Patrice Jean rappelle « qu’un système politique est d’autant plus estimable qu’il respecte les solitudes, d’autant plus haïssable qu’il consacre les rassemblements. La civilisation la plus douce protège les solitaires de la foule, promeut l’inutile comme le souverain bien. » L’auteur nous offre un récit au souffle romanesque puissant où les personnages, comme chez Houellebecq, sont des anti-héros au relief paradoxal, qui se meuvent dans la grisaille post-moderne, offrant la possibilité du sursaut (du salut ?) à ceux qui, comme le critique littéraire lucide, affirment : « Cher Clément, ne me prenez pas pour un naïf, je dissimule, je ne dis jamais ce que je pense, sauf lorsque je rencontre un esprit libre, ce qui est rare… à ce propos, avez-vous remarqué qu’on se moque à n’en plus finir de cette expression " C’était mieux avant. ", supposant de ce fait que le " C’est mieux aujourd’hui. " n’est en rien ridicule.
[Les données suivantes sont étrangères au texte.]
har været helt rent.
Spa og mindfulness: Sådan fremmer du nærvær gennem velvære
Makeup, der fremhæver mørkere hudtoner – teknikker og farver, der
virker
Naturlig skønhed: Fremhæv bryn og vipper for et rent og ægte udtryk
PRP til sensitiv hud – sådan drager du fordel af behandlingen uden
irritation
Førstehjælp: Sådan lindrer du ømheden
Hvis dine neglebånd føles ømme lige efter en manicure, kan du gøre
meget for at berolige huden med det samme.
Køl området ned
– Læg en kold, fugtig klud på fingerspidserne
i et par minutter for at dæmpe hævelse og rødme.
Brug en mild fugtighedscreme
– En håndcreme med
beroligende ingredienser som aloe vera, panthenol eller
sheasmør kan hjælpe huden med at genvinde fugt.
L’époque s’adore et n’en peut plus de se voir si belle en son miroir. Ma seule consolation, c’est qu’elle passera, et dans mille ans, s’il reste encore des ans, on l’étudiera avec effroi…Rappelez-vous Caligula intronisant son cheval sénateur, eh bien, un rappeur conférencier à Normale Sup, ça ne vous fait pas le même effet ? » Dans un « monde qui appartient aux pignoufs et aux sophistes », la leçon dispensée ici est qu’il faut jouer le jeu par obligation, s’inscrire dans la fausseté et le mensonge, pour sauver l’essentiel : le trésor intérieur que nul ne ravit. La morale qui domine la leçon? Rester libre, farouchement libre, quoiqu’il arrive, car ce monde n’est pas éternel.